November 24, 2012 – MLI research co-ordinator Philip Cross and author Marc Joffe write about Ontario’s looming default crisis in today’s Ottawa Citizen. Read the full op-ed below.
The op-ed is based on MLI’s recent study, Provincial Solvency and Federal Obligations by Marc Joffe, published on October 18, 2012.
Ontario’s fiscal crisis looms as federal deficit under control
By Philip Cross and Marc Joffe, Ottawa Citizen, November 24, 2012
The recent announcement that the federal government has delayed balancing its books by a year due to the slowdown in global growth has focused the debate on public finances on the federal deficit. But this is the wrong focus. By international standards, Canada’s federal government remains a beacon of fiscal probity.
Despite a run-up in the federal deficit to over $50 billion during the recent recession, it has shrunk quickly. Even allowing for the slower global growth that will delay by a year its balancing the books, there are few signs of a return to structural deficits, as the government has capped the future growth of health spending and raised the eligibility age for OAS.
Instead, the focus of attention should be on the provinces. In the most recent quarter, their collective deficit was $42 billion (at annual rates), over twice as large as the federal deficit. While the federal deficit has been cut by more than half during the recovery from recession, the provincial deficits collectively have barely shrunk from their high of $52 billion in mid-2009.
The outlook for provincial debt is increasingly worrisome. Taking the current fiscal spending and taxation patterns by province, and projecting what will happen to provincial finances as the population ages and as interest rates trend to more normal levels, shows that eight of the 10 provinces have a more than 50-per-cent likelihood of default 30 years from now.
Provincial government defaults on debt have been more common than many think. Half the provinces needed federal bailouts during the 1930s.
As recently as 1993, the Saskatchewan cabinet openly debated default as an option during its fiscal crisis.
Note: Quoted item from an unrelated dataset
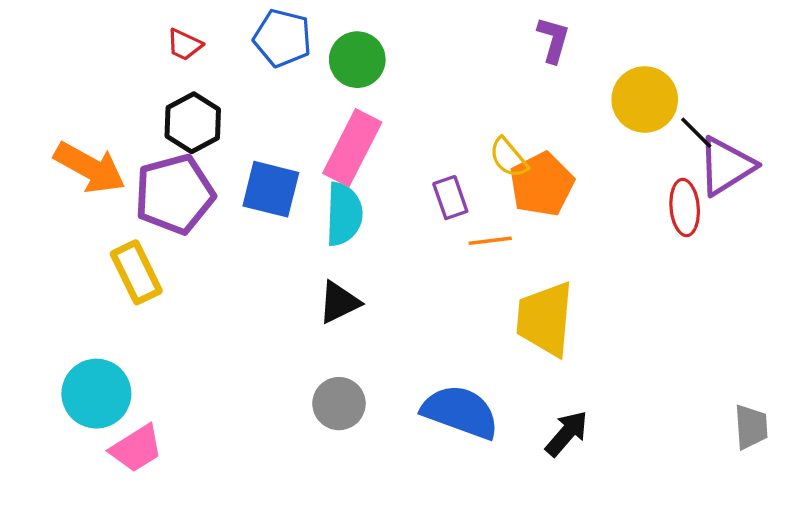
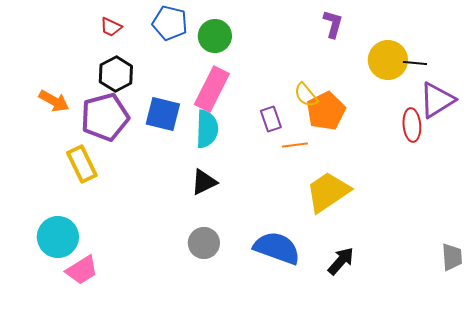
black line: (696, 133) -> (415, 63), moved, turned -40
orange arrow: (90, 168) -> (54, 101), size x0.7
yellow trapezoid: (545, 319) -> (328, 192), turned 51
A recent study by the Macdonald-Laurier Institute finds that the key determinant of default is not when debt hits a certain level of GDP, but when interest charges eat up 25 per cent of all tax revenues.
A default by a provincial government would affect all Canadians. Provincial bond rates do not reflect provincial default risks, a sign that markets assume that the provinces will be bailed out by the federal government, as they have in the past. This implicit subsidy lowers the cost of financing provincial debt.
The rankings of the risk of provincial default may surprise many people, partly because the stock of debt today is not the key determinant of future solvency problems. Alberta has the most risk 30 years out, the byproduct of today’s youthful population growing old later and its volatile energy resource revenues. Conversely, despite having the highest debt-to-GDP ratio of any province today, Quebec has the lowest risk 30 years out, as its population aging occurs earlier than in other provinces and as it has recently taken steps to rein in its deficit.
Ontario has the highest risk of insolvency over the next 15 to 20 years and the second highest over 30 years (at 79 per cent). This is the result of both its high level of debt today and the large deficits it is currently running. Ontario has the second-highest ratio of debt to GDP of any province of 39 per cent in 2012, behind only Quebec, while its annual deficit is $13 billion.
All this assumes that governments continue with their current spending and taxing policies. In practice, we know that some governments are capable of radical change when faced with a fiscal crisis.
Alberta in the mid-1990s, for example, closed three of the eight hospitals in Calgary, resulting in the memorable video of one being blown up. After its futile experiment of fighting a recession with large deficits, Ontario cut spending sharply in the mid-1990s to avoid falling over its fiscal cliff. Future fiscal austerity will be more challenging, however, because it is rooted in structural changes as the population ages and economic growth slows. As spelled out in Don Drummond’s report on Ontario’s finances, this will require a fundamental re-think of how the government delivers services.
So, if bondholders are convinced they are not going to get stuck holding the short end of the stick, who is?
Here is a hint about the answer to that question: look in a mirror. The public will bear the burden of the spending cuts and tax increases that inevitably accompany the onset of every fiscal crisis, and there is no reason to think that will change anytime in the coming decades.
Philip Cross is research co-ordinator at the Macdonald-Laurier Institute in Ottawa. Marc Joffe is principal consultant at Public Sector Credit Solutions in San Francisco.